People may question if fatphobia exists on the Iowa State campus, but research has been done into this question.

Amanda Arp, graduate student in English, and Cassidy Boe, an Iowa State alumna, conducted a study titled “Improving the Plus-Sized Student Experience in Higher Education” where they interviewed Iowa State students about their experience at Iowa State.

“Based on research I and my research partner Cassidy Boe have done of the perceptions of fat students on campus, I can say that fatphobia and weight-based stigma do exist on campus, but not in highly prevalent ways,” Arp said.

Arp said there are many ways that people can combat fatphobia.

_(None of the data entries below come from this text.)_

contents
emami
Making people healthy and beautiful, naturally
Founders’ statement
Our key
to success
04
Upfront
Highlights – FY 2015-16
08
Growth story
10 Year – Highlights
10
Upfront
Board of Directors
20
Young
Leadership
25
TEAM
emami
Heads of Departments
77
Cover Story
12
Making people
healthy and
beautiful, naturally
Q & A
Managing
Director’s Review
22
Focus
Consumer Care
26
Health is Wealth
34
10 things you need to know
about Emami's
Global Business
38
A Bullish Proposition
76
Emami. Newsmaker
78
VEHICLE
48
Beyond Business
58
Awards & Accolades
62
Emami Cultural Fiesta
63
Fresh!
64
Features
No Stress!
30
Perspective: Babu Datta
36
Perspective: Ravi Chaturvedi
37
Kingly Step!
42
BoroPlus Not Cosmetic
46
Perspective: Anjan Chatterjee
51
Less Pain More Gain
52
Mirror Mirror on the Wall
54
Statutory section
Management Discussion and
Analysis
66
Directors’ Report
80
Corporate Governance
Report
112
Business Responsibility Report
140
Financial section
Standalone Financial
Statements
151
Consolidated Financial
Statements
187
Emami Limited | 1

“To help combat internalized fatphobia, I would recommend that people question any negative assumptions or opinions they have about fat individuals,” Arp said. “People can also follow body positive social media influencers, like fat activist, Amy Pence Brown, musical artist, Lizzo, and plus-sized model, Tess Holliday. I would also recommend reading more content from body positive and fat positive resources, such as The Fat Studies journal or FabUplus magazine. If anyone has Hulu, they could also watch ‘Shrill,’ a comedy based on the memoir, ‘Shrill: Notes from a Loud Woman,’ by Lindy West.”